Information given:
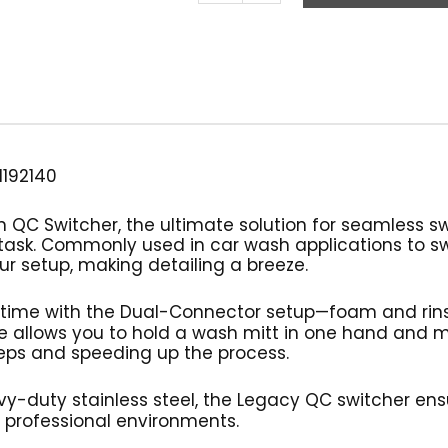
Quick
Connect
Switcher
Attachment,
Legacy
quantity
1192140
 QC Switcher, the ultimate solution for seamless s
task. Commonly used in car wash applications to 
our setup, making detailing a breeze.
 time with the Dual-Connector setup—foam and rins
re allows you to hold a wash mitt in one hand and
teps and speeding up the process.
y-duty stainless steel, the Legacy QC switcher ensu
 professional environments.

Work to complete:
Print every line of text in the listing above verbatim and in order, leaving out the pictures.

Output below:
Quick
Connect
Switcher
Attachment,
Legacy
quantity
1192140
 QC Switcher, the ultimate solution for seamless s
task. Commonly used in car wash applications to 
our setup, making detailing a breeze.
 time with the Dual-Connector setup—foam and rins
re allows you to hold a wash mitt in one hand and
teps and speeding up the process.
y-duty stainless steel, the Legacy QC switcher ensu
 professional environments.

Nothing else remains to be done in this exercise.